• _Source data_:
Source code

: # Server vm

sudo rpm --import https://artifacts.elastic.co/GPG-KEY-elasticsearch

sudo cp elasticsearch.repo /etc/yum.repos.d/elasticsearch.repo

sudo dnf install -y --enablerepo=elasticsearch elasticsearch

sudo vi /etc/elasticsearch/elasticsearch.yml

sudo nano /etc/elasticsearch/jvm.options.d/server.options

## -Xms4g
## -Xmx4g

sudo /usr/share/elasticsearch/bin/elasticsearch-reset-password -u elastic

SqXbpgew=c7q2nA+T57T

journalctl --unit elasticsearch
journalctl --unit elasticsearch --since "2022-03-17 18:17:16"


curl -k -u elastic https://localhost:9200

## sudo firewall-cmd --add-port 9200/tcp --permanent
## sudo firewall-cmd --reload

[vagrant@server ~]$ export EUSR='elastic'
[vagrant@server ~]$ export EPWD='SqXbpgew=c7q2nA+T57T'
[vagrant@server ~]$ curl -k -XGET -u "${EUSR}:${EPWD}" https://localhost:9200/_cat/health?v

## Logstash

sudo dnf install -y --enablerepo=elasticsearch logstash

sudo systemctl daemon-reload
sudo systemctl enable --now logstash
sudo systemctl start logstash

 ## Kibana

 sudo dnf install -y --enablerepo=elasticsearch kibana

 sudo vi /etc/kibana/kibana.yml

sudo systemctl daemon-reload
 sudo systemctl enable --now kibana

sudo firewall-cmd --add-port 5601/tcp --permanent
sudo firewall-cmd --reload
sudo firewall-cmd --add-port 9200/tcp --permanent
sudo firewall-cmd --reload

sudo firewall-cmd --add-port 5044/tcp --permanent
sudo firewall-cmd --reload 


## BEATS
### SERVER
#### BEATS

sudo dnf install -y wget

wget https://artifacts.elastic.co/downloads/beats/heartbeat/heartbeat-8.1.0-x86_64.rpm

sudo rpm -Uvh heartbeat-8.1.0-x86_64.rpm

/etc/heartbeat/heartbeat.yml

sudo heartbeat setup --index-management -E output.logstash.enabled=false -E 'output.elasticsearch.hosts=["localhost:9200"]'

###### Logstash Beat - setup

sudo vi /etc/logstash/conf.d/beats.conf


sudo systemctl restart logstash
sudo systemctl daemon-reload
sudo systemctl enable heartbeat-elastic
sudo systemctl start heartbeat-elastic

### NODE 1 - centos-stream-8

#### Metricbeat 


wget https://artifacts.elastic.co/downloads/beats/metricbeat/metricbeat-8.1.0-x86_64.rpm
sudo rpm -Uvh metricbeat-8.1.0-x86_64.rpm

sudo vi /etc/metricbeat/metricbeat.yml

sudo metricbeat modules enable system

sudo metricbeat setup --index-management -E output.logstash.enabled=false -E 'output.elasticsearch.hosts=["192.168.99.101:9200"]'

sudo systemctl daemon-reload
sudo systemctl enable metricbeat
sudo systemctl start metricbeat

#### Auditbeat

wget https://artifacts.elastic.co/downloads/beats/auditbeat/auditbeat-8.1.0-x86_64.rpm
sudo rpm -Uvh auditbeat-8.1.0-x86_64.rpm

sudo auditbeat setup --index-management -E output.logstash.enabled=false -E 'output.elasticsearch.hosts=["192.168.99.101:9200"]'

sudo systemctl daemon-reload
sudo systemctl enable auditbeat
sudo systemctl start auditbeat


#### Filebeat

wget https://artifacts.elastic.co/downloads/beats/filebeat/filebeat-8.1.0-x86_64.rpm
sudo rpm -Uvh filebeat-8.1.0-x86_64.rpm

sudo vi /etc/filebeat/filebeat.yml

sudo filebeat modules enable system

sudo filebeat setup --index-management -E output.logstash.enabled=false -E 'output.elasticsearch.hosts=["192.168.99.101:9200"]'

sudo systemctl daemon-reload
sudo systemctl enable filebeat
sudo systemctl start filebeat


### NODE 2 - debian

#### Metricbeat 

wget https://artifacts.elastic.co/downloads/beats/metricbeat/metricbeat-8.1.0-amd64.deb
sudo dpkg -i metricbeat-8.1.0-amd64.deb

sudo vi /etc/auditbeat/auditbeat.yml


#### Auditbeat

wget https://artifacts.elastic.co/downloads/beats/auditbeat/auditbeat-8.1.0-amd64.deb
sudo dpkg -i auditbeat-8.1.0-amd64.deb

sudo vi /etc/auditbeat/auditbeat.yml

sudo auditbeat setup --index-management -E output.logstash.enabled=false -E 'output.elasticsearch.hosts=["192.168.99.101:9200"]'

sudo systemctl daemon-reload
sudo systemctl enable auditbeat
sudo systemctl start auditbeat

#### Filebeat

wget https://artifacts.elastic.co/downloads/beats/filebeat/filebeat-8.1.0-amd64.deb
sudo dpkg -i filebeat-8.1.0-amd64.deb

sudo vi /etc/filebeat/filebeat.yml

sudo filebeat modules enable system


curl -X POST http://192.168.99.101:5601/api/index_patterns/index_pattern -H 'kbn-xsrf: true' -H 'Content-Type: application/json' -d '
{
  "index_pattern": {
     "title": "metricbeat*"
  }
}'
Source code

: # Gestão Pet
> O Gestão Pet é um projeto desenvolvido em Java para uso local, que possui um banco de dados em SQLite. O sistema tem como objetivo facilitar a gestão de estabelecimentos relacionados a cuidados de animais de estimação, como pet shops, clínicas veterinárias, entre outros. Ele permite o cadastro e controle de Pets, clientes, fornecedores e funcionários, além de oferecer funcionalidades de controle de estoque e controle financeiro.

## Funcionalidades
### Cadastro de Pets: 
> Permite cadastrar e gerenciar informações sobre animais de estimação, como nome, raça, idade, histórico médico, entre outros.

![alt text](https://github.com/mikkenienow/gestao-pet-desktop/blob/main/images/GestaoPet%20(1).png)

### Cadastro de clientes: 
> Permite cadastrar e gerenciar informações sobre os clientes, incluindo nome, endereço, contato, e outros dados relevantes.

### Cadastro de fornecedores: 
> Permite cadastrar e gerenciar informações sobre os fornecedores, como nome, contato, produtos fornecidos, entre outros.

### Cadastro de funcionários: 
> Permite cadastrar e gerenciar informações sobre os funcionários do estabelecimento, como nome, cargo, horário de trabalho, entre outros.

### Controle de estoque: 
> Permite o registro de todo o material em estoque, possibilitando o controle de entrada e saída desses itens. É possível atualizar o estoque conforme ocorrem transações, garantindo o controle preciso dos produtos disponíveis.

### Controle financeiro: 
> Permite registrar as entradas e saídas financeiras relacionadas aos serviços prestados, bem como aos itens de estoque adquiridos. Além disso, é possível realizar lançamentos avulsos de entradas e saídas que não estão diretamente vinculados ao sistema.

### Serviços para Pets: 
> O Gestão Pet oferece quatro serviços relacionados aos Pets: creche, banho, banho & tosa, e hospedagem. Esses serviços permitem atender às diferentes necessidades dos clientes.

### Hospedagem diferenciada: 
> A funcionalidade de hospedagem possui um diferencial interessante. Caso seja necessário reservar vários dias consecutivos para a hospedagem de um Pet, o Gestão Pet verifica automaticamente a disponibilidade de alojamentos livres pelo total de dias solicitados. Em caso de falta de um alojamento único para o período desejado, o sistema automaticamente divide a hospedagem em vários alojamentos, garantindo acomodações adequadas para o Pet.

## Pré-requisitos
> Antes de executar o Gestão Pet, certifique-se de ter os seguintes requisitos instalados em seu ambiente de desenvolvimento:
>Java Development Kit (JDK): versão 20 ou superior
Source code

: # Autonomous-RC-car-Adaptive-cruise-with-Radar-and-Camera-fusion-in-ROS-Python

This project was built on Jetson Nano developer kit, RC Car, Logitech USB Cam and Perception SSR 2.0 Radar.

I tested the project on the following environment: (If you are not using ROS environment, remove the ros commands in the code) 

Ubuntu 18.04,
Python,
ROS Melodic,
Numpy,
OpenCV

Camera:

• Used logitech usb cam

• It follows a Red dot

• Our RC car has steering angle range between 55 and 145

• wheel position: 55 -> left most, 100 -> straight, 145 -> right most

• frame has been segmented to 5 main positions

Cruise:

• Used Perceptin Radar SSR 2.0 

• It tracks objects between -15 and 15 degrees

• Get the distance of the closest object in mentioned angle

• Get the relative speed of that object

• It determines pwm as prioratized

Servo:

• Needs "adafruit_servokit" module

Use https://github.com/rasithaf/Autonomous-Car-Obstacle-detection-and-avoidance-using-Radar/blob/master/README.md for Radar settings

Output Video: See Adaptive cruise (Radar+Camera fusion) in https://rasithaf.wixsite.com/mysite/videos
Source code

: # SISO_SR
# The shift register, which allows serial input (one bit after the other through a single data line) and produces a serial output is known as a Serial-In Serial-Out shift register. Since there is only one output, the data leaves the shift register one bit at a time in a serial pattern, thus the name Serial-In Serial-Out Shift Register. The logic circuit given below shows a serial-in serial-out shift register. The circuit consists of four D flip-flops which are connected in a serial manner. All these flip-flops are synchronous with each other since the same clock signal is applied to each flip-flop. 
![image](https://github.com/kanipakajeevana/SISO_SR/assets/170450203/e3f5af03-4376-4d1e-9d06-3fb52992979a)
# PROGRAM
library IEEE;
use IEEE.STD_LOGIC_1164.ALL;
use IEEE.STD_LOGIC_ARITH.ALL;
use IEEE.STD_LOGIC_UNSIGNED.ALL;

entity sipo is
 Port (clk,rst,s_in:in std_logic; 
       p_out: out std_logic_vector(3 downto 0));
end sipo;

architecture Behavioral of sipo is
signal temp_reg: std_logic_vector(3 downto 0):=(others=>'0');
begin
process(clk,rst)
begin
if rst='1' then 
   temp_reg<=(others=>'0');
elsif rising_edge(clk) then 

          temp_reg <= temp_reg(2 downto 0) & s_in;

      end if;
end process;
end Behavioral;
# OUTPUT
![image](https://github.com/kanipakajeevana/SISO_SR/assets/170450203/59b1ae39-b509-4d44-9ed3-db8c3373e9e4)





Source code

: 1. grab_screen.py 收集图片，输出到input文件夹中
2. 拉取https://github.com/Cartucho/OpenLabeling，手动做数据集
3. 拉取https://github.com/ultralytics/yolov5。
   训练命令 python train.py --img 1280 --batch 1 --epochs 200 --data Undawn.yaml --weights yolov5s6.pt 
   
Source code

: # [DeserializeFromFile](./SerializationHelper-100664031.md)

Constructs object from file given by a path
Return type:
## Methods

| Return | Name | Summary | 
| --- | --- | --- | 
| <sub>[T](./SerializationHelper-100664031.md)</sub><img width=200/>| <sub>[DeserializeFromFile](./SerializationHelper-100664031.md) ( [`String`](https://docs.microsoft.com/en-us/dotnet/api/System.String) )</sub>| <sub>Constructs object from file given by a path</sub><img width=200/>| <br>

• _WHAT THE TASK ASKS_:
Would you print, exactly as written, every line above from the one holding "### Serviços para" through the one holding "Radar SSR 2.0", with both included and no other lines?

• _THE COMPLETED TASK_:
### Serviços para Pets: 
> O Gestão Pet oferece quatro serviços relacionados aos Pets: creche, banho, banho & tosa, e hospedagem. Esses serviços permitem atender às diferentes necessidades dos clientes.

### Hospedagem diferenciada: 
> A funcionalidade de hospedagem possui um diferencial interessante. Caso seja necessário reservar vários dias consecutivos para a hospedagem de um Pet, o Gestão Pet verifica automaticamente a disponibilidade de alojamentos livres pelo total de dias solicitados. Em caso de falta de um alojamento único para o período desejado, o sistema automaticamente divide a hospedagem em vários alojamentos, garantindo acomodações adequadas para o Pet.

## Pré-requisitos
> Antes de executar o Gestão Pet, certifique-se de ter os seguintes requisitos instalados em seu ambiente de desenvolvimento:
>Java Development Kit (JDK): versão 20 ou superior
Source code

: # Autonomous-RC-car-Adaptive-cruise-with-Radar-and-Camera-fusion-in-ROS-Python

This project was built on Jetson Nano developer kit, RC Car, Logitech USB Cam and Perception SSR 2.0 Radar.

I tested the project on the following environment: (If you are not using ROS environment, remove the ros commands in the code) 

Ubuntu 18.04,
Python,
ROS Melodic,
Numpy,
OpenCV

Camera:

• Used logitech usb cam

• It follows a Red dot

• Our RC car has steering angle range between 55 and 145

• wheel position: 55 -> left most, 100 -> straight, 145 -> right most

• frame has been segmented to 5 main positions

Cruise:

• Used Perceptin Radar SSR 2.0 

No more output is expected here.